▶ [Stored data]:
"""

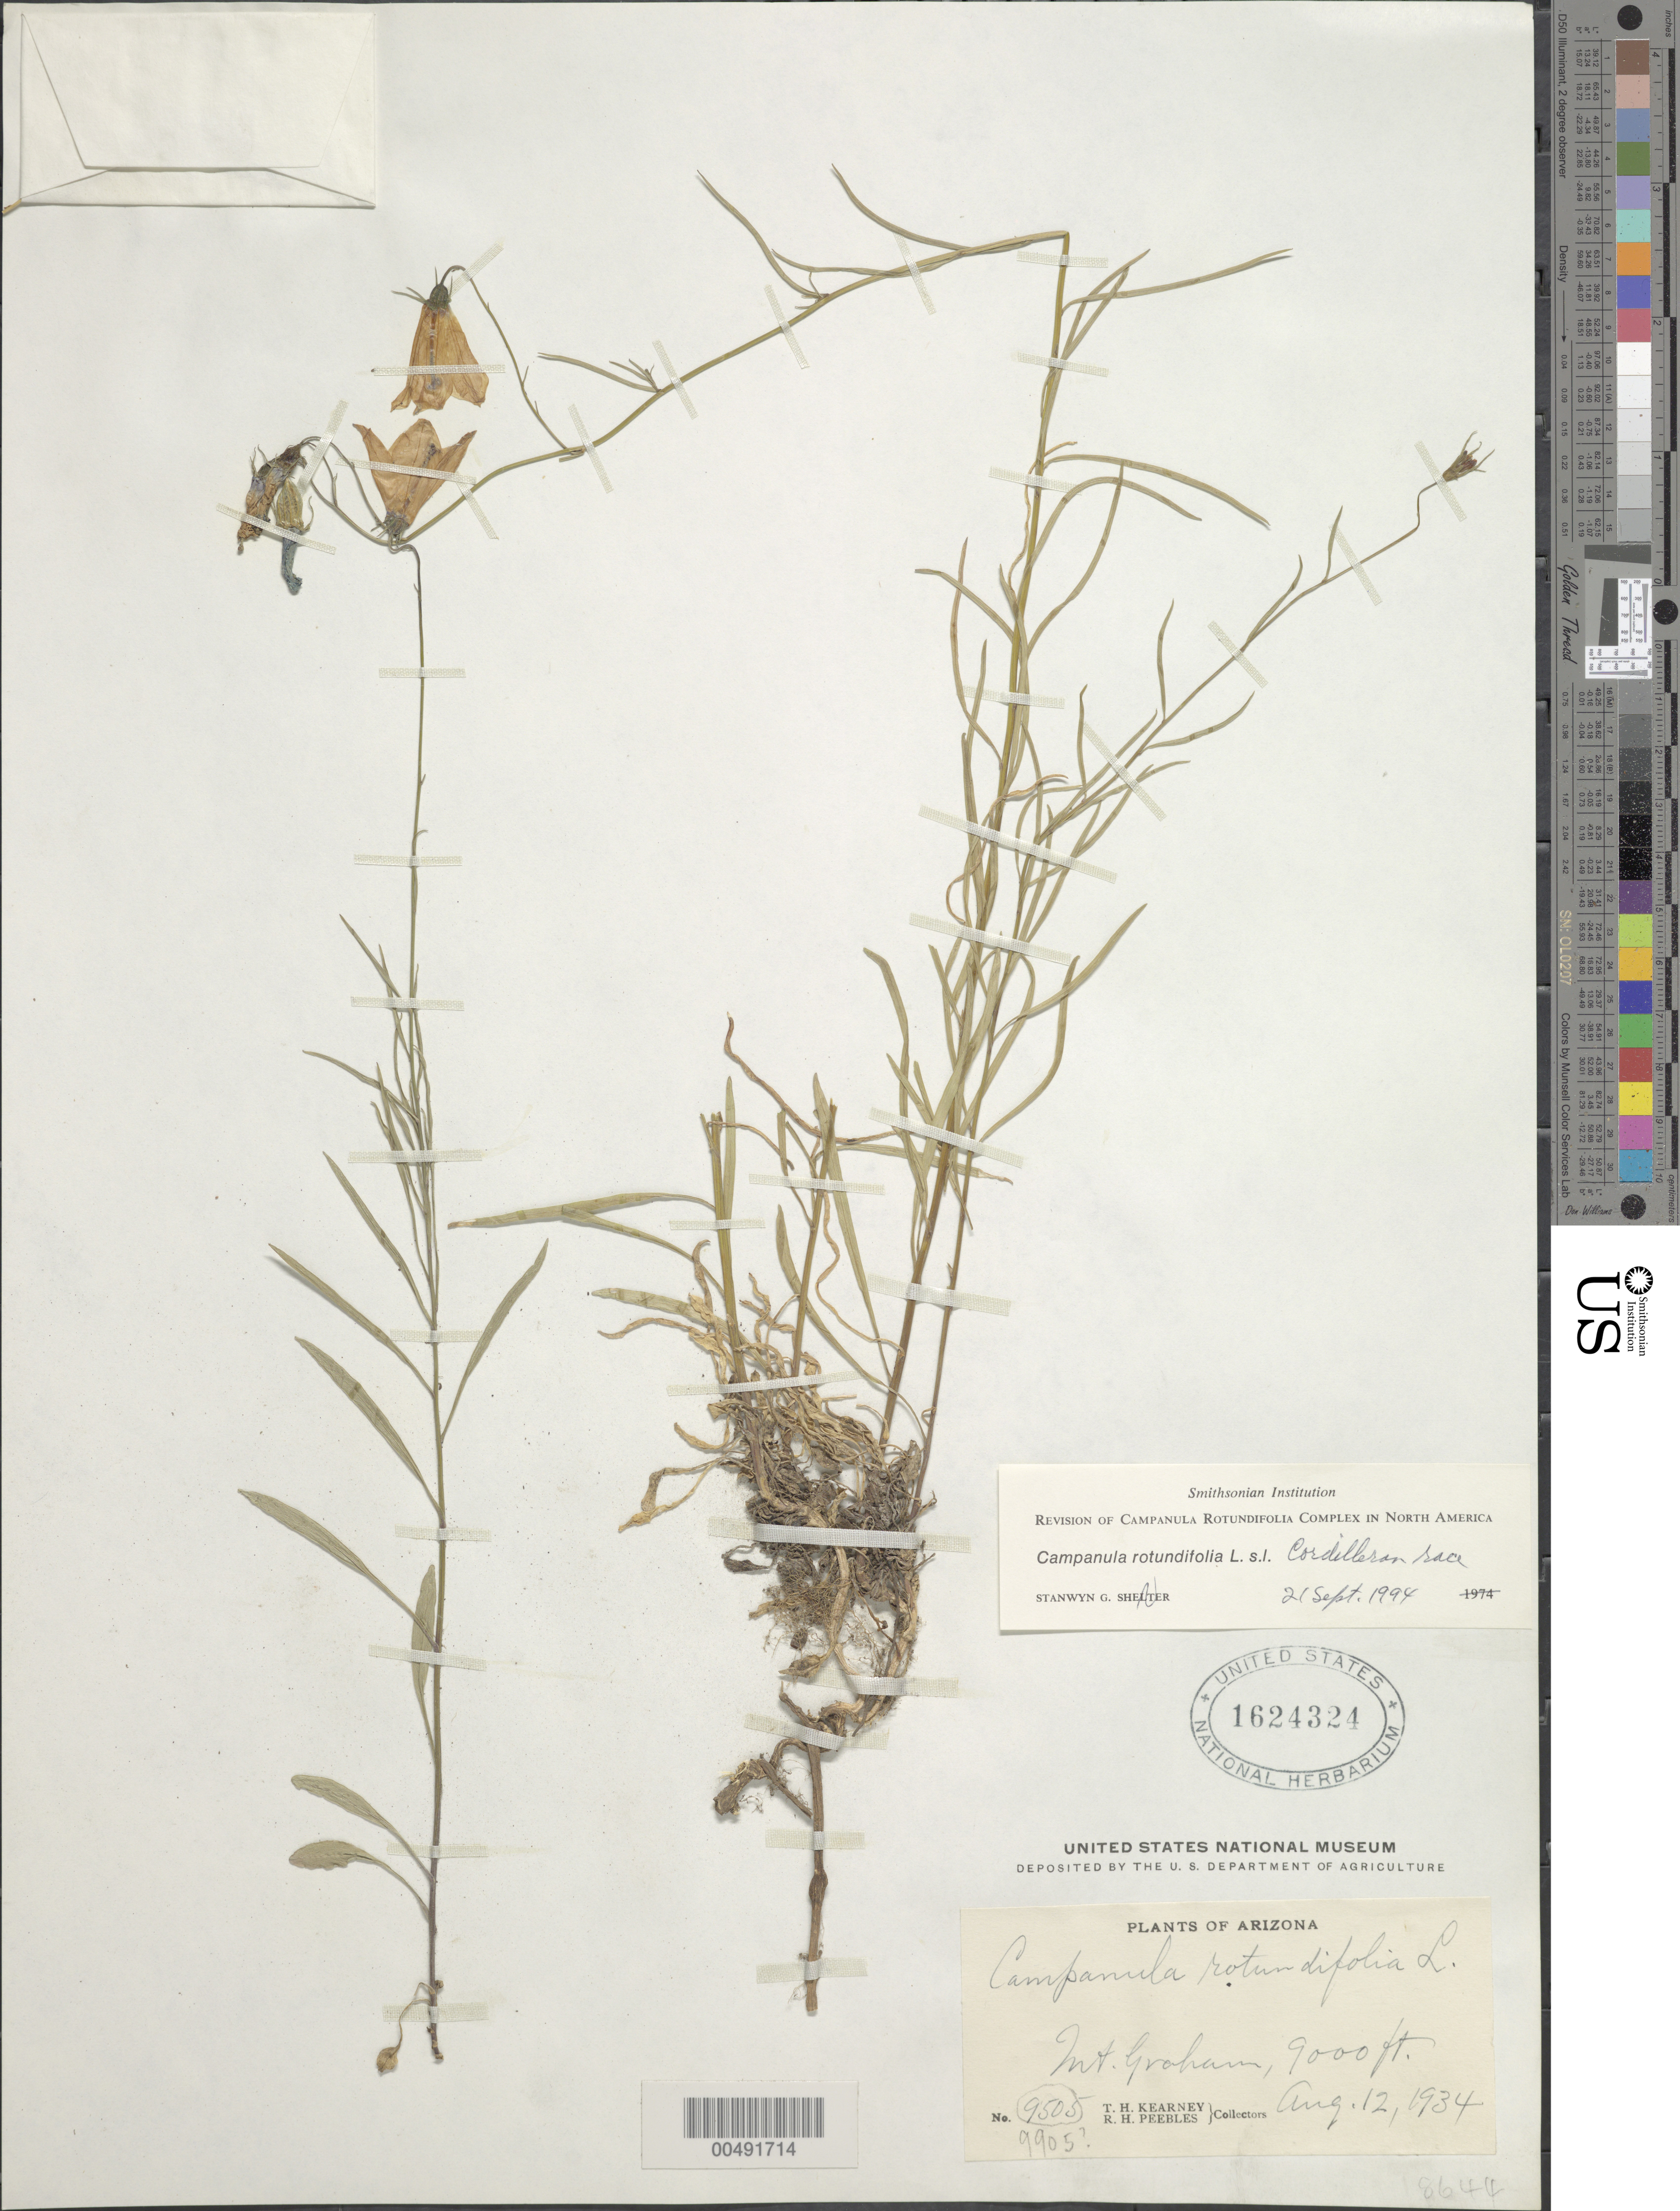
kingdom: Plantae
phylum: Tracheophyta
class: Magnoliopsida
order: Asterales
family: Campanulaceae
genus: Campanula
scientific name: Campanula rotundifolia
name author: L.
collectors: T. H. Kearney & R. H. Peebles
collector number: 9505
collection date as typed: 12 Aug 1934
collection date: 1934-08-12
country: United States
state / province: Arizona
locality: Mount Graham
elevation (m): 2743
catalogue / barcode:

"""

▶ [WHAT IS EXPECTED]:
Copy out every line of the material above word for word, omitting the pictures.

▶ [CORRECT ANSWER]:
kingdom: Plantae
phylum: Tracheophyta
class: Magnoliopsida
order: Asterales
family: Campanulaceae
genus: Campanula
scientific name: Campanula rotundifolia
name author: L.
collectors: T. H. Kearney & R. H. Peebles
collector number: 9505
collection date as typed: 12 Aug 1934
collection date: 1934-08-12
country: United States
state / province: Arizona
locality: Mount Graham
elevation (m): 2743
catalogue / barcode:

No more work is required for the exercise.